A €2k project that turned into five years of work

A real-estate lead-gen client, anonymized. It didn't start as a "platform." It started as a small fixed-price job, and then it never stopped changing for five years. This is what that actually looked like - including the annoying parts.

How it started

The first job was small - about €2,000. Roughly: a webhook to capture incoming leads, a simple admin tool to spin up landing pages for different campaigns, and the basic Laravel app around it (login, payments, the usual). A scoped project. Delivered. Done. That was supposed to be it.

How it grew

It didn't grow to a plan. It grew because the business kept needing the next thing. Roughly in order, over five years: structure to manage projects; incoming leads tied to those projects; campaigns as their own managed thing; more lead sources (Unbounce came in); outward connections into clients' own CRMs, automated; better tracking; a credits system; exports for admin and for clients themselves; automated imports of leads and of projects. Each one shipped because the operation needed it that month, not because it was on a roadmap.

What got removed, not just added

Half the honest story is subtraction. Card payments were ripped out completely - the business moved to invoice billing. Self-serve onboarding was replaced by fully manual, hand-done onboarding. Features got built, used for a while, then removed when the business pivoted. Five years on one system also means five years of un-building parts of it. First real lesson: you'll build a lot that turns out not to be needed, and part of the job is deleting your own work without ego about it.

CRMs are the hard part

The single most annoying thing over five years was integrating with clients' CRMs.

Every CRM models the world differently. "Lead", "contact", "deal" mean different things in every system, and the relationships between them differ too. There's no clean shared model to map onto.

Worse: clients use their CRM differently from each other, and differently from how the CRM intends. Some live in deals, some only ever touch contacts, some run lifecycle stages, many ignore all of it and bend the CRM into something it wasn't built for. Some have a proprietary system, or a very specific custom setup in their preferred CRM, that needs an exact data shape on our side - sometimes custom code per client to match it. And there's often a non-technical "CRM consultant" in between, which is its own special kind of slow.

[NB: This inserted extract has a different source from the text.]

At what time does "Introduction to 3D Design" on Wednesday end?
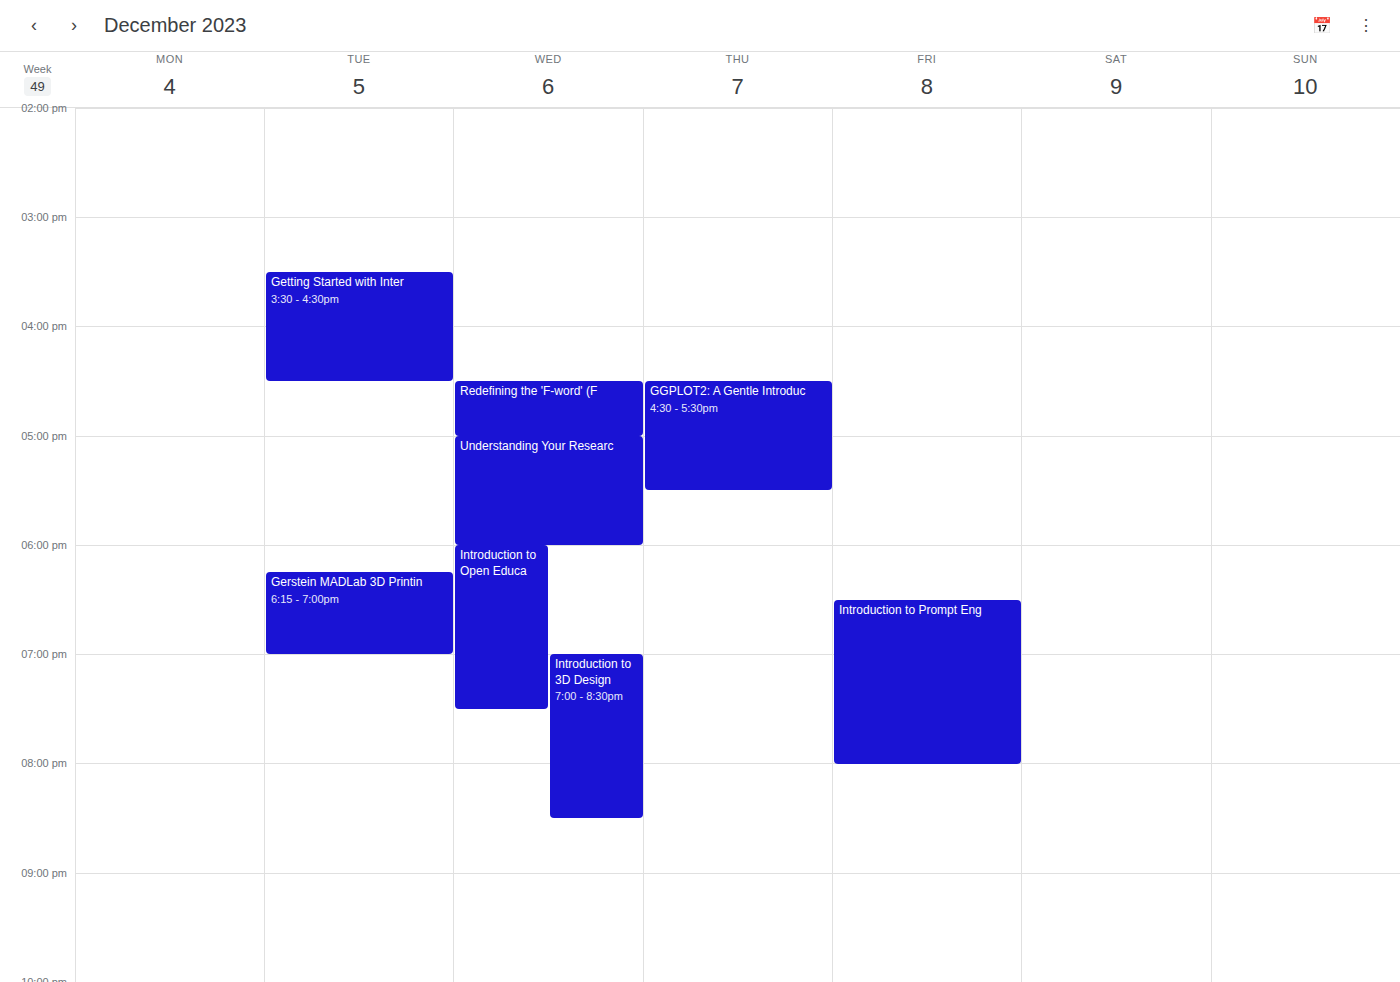
8:30 PM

What makes it survivable: keep the data inside our own platform strict and consistent. If our side is clean, the mapping and output to each client's CRM stays clean too. Once an integration is set up and working, it tends to run for years without real trouble - even with a high, messy variety of leads coming in - precisely because the mess gets normalized before it ever reaches the CRM boundary.

Real-estate data is messier than it sounds

"A project" is not one thing. Sometimes it's a single building for sale. Sometimes four different unit types in different sizes, many units each. Sometimes one specific existing house. Data needs and amenities vary enormously by country. Lead-intake forms vary just as much - per client, per project - which makes matching a lead to the right project its own ongoing problem.

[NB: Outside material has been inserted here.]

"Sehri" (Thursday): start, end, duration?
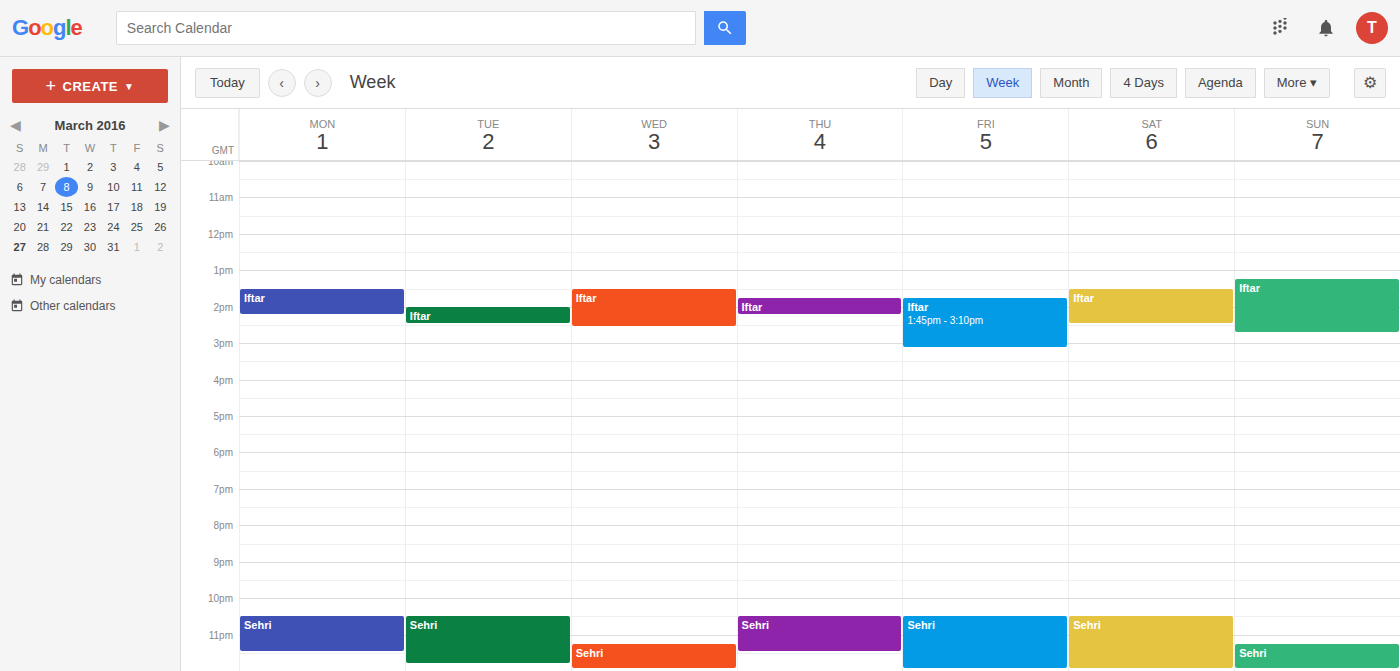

Then volume: a 100k+ email list, segmented on project data, lead data, and lead behaviour. Sending, queues, bounce and feedback handling, keeping segmentation in sync - none of it is hard once; all of it needs careful design to stay correct at that size over years.

What it actually shows

Not "I architect grand platforms." It shows the thing that's actually rare: a €2,000 job can become a five-year operational relationship if someone stays, keeps the system matching the business as it pivots, normalizes the mess so the integrations keep working, and removes their own work when it stops earning its place. That's the shape of engagement I do - and the kind of client I'm looking for one or two more of.